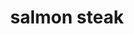 ---
id: 5c54a15211bc1100146d0bd3
servings: 4
notes:
directions: 'season salmon on both sides with salt and pepper.
in a large skillet over medium-high heat
 heat oil and butter.
add salmon and cook until bottom is golden
 5 minutes
 then flip. add garlic
 lemon juice
 honey
 and red pepper flakes.
cook until salmon is cooked through
 another 5 minutes
 spooning sauce over salmon as it cooks.
garnish with parsley before serving.'
ingredients: '4 (12-oz.) salmon steaks (bones removed)
kosher salt
freshly ground black pepper
2 tbsp. extra-virgin olive oil
2 tbsp. butter
2 cloves garlic
 minced
juice of 1 lemon
2 tbsp. honey
1/4 tsp. crushed red pepper flakes
freshly chopped parsley
 for serving'
rating: 0
ease:

category: main course
href: 'https: //www.delish.com/cooking/recipe-ideas/a25239929/salmon-steak-recipe/'
totalTime: 20 minutes
cookTime: 15 minutes
prepTime: 5 minutes
title: salmon steak
path: /salmon-steak
---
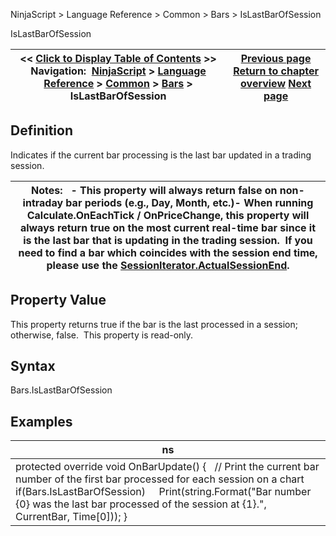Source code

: ﻿
NinjaScript \> Language Reference \> Common \> Bars \> IsLastBarOfSession

IsLastBarOfSession

| \<\< [Click to Display Table of Contents](islastbarofsession.md) \>\> **Navigation:**     [NinjaScript](ninjascript-1.md) \> [Language Reference](language_reference_wip-1.md) \> [Common](common-1.md) \> [Bars](bars-1.md) \> IsLastBarOfSession | [Previous page](isfirstbarofsessionbyindex-1.md) [Return to chapter overview](bars-1.md) [Next page](isresetonnewtradingday-1.md) |
| --- | --- |
## Definition
Indicates if the current bar processing is the last bar updated in a trading session.
 

| Notes:   - This property will always return false on non\-intraday bar periods (e.g., Day, Month, etc.)- When running Calculate.OnEachTick / OnPriceChange, this property will always return true on the most current real\-time bar since it is the last bar that is updating in the trading session.  If you need to find a bar which coincides with the session end time, please use the [SessionIterator.ActualSessionEnd](actualsessionend-1.md). |
| --- |

## Property Value
This property returns true if the bar is the last processed in a session; otherwise, false.  This property is read\-only.
 
## Syntax
Bars.IsLastBarOfSession
 
## Examples

| ns |
| --- |
| protected override void OnBarUpdate() {    // Print the current bar number of the first bar processed for each session on a chart    if(Bars.IsLastBarOfSession)      Print(string.Format("Bar number {0} was the last bar processed of the session at {1}.", CurrentBar, Time\[0])); } |
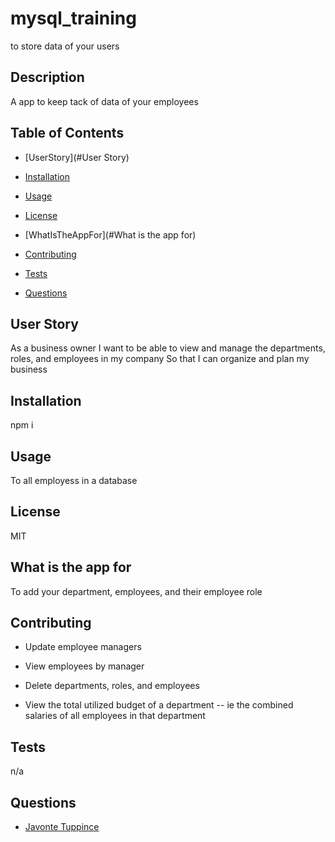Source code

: # mysql_training
to store data of your users

## Description

A app to keep tack of data of your employees

## Table of Contents 


* [UserStory](#User Story)

* [Installation](#installation)

* [Usage](#usage)

* [License](#license)

* [WhatIsTheAppFor](#What is the app for)

* [Contributing](#contributing)

* [Tests](#tests)

* [Questions](#questions)

## User Story
 
 As a business owner
 I want to be able to view and manage the departments, roles, and employees in my company
 So that I can organize and plan my business
    
## Installation

  npm i


## Usage

 To all employess in a database

  ## License

  MIT


## What is the app for

  To add your department, employees, and their employee role
  
## Contributing

  * Update employee managers

  * View employees by manager

  * Delete departments, roles, and employees

  * View the total utilized budget of a department -- ie the combined salaries of all employees in that department

## Tests

  n/a


## Questions

  - [Javonte Tuppince](https://github.com/Tuppince24 "Visit Javonte's GitHub")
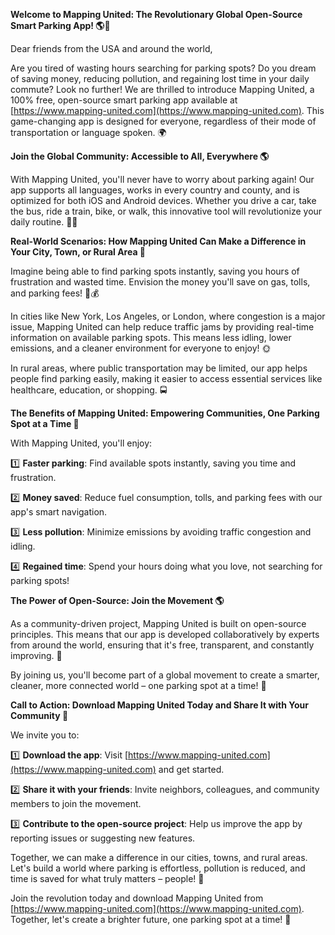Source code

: **Welcome to Mapping United: The Revolutionary Global Open-Source Smart Parking App! 🌎🚗**

Dear friends from the USA and around the world,

Are you tired of wasting hours searching for parking spots? Do you dream of saving money, reducing pollution, and regaining lost time in your daily commute? Look no further! We are thrilled to introduce Mapping United, a 100% free, open-source smart parking app available at [https://www.mapping-united.com](https://www.mapping-united.com). This game-changing app is designed for everyone, regardless of their mode of transportation or language spoken. 🌍

**Join the Global Community: Accessible to All, Everywhere 🌎**

With Mapping United, you'll never have to worry about parking again! Our app supports all languages, works in every country and county, and is optimized for both iOS and Android devices. Whether you drive a car, take the bus, ride a train, bike, or walk, this innovative tool will revolutionize your daily routine. 🚴‍♂️

**Real-World Scenarios: How Mapping United Can Make a Difference in Your City, Town, or Rural Area 🌆**

Imagine being able to find parking spots instantly, saving you hours of frustration and wasted time. Envision the money you'll save on gas, tolls, and parking fees! 🚗💰

In cities like New York, Los Angeles, or London, where congestion is a major issue, Mapping United can help reduce traffic jams by providing real-time information on available parking spots. This means less idling, lower emissions, and a cleaner environment for everyone to enjoy! 🌞

In rural areas, where public transportation may be limited, our app helps people find parking easily, making it easier to access essential services like healthcare, education, or shopping. 🚍️

**The Benefits of Mapping United: Empowering Communities, One Parking Spot at a Time 🌟**

With Mapping United, you'll enjoy:

1️⃣ **Faster parking**: Find available spots instantly, saving you time and frustration.

2️⃣ **Money saved**: Reduce fuel consumption, tolls, and parking fees with our app's smart navigation.

3️⃣ **Less pollution**: Minimize emissions by avoiding traffic congestion and idling.

4️⃣ **Regained time**: Spend your hours doing what you love, not searching for parking spots!

**The Power of Open-Source: Join the Movement 🌎**

As a community-driven project, Mapping United is built on open-source principles. This means that our app is developed collaboratively by experts from around the world, ensuring that it's free, transparent, and constantly improving. 🤝

By joining us, you'll become part of a global movement to create a smarter, cleaner, more connected world – one parking spot at a time! 💪

**Call to Action: Download Mapping United Today and Share It with Your Community 📲**

We invite you to:

1️⃣ **Download the app**: Visit [https://www.mapping-united.com](https://www.mapping-united.com) and get started.

2️⃣ **Share it with your friends**: Invite neighbors, colleagues, and community members to join the movement.

3️⃣ **Contribute to the open-source project**: Help us improve the app by reporting issues or suggesting new features.

Together, we can make a difference in our cities, towns, and rural areas. Let's build a world where parking is effortless, pollution is reduced, and time is saved for what truly matters – people! 🌟

Join the revolution today and download Mapping United from [https://www.mapping-united.com](https://www.mapping-united.com). Together, let's create a brighter future, one parking spot at a time! 💫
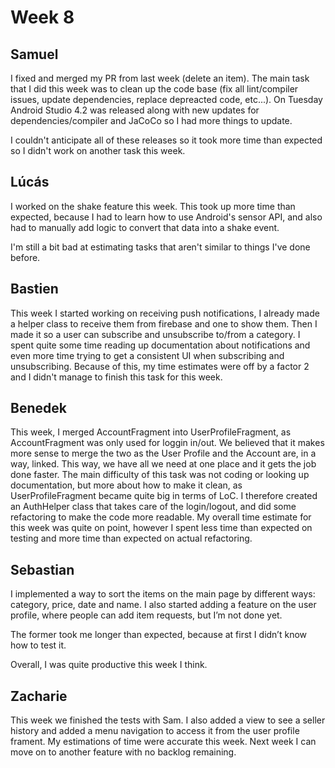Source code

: # Week 8

## Samuel

I fixed and merged my PR from last week (delete an item).
The main task that I did this week was to clean up the code base (fix all lint/compiler issues, update dependencies, replace depreacted code, etc...).
On Tuesday Android Studio 4.2 was released along with new updates for dependencies/compiler and JaCoCo so I had more things to update.

I couldn't anticipate all of these releases so it took more time than expected so I didn't work on another task this week.

## Lúcás

I worked on the shake feature this week. This took up more time than expected,
because I had to learn how to use Android's sensor API, and also had to manually add
logic to convert that data into a shake event.

I'm still a bit bad at estimating tasks that aren't similar to things I've done before.

## Bastien

This week I started working on receiving push notifications, I already made a helper class to receive them from firebase and one to show them. Then I made it so a user can subscribe and unsubscribe to/from a category.
I spent quite some time reading up documentation about notifications and even more time trying to get a consistent UI when subscribing and unsubscribing.
Because of this, my time estimates were off by a factor 2 and I didn't manage to finish this task for this week.

## Benedek
This week, I merged AccountFragment into UserProfileFragment, as AccountFragment was only used for loggin in/out. We believed that it makes more sense to merge the two as the User Profile and the Account are, in a way, linked. This way, we have all we need at one place and it gets the job done faster. The main difficulty of this task was not coding or looking up documentation, but more about how to make it clean, as UserProfileFragment became quite big in terms of LoC. I therefore created an AuthHelper class that takes care of the login/logout, and did some refactoring to make the code more readable. My overall time estimate for this week was quite on point, however I spent less time than expected on testing and more time than expected on actual refactoring.

## Sebastian
I implemented a way to sort the items on the main page by different ways: category, price, date and name. I also started adding a feature on the user profile, where people can add item requests, but I’m not done yet.

The former took me longer than expected, because at first I didn’t know how to test it.

Overall, I was quite productive this week I think.

## Zacharie

This week we finished the tests with Sam. I also added a view to see a seller history and added a menu navigation to access it from the user profile frament.
My estimations of time were accurate this week.
Next week I can move on to another feature with no backlog remaining.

########################################

**Problem to work on**
Using the data above, extract exactly the lines from the one that holds "because I had" to the one that holds "This week I started", both ends included, and no others.

**Written response**
because I had to learn how to use Android's sensor API, and also had to manually add
logic to convert that data into a shake event.

I'm still a bit bad at estimating tasks that aren't similar to things I've done before.

## Bastien

This week I started working on receiving push notifications, I already made a helper class to receive them from firebase and one to show them. Then I made it so a user can subscribe and unsubscribe to/from a category.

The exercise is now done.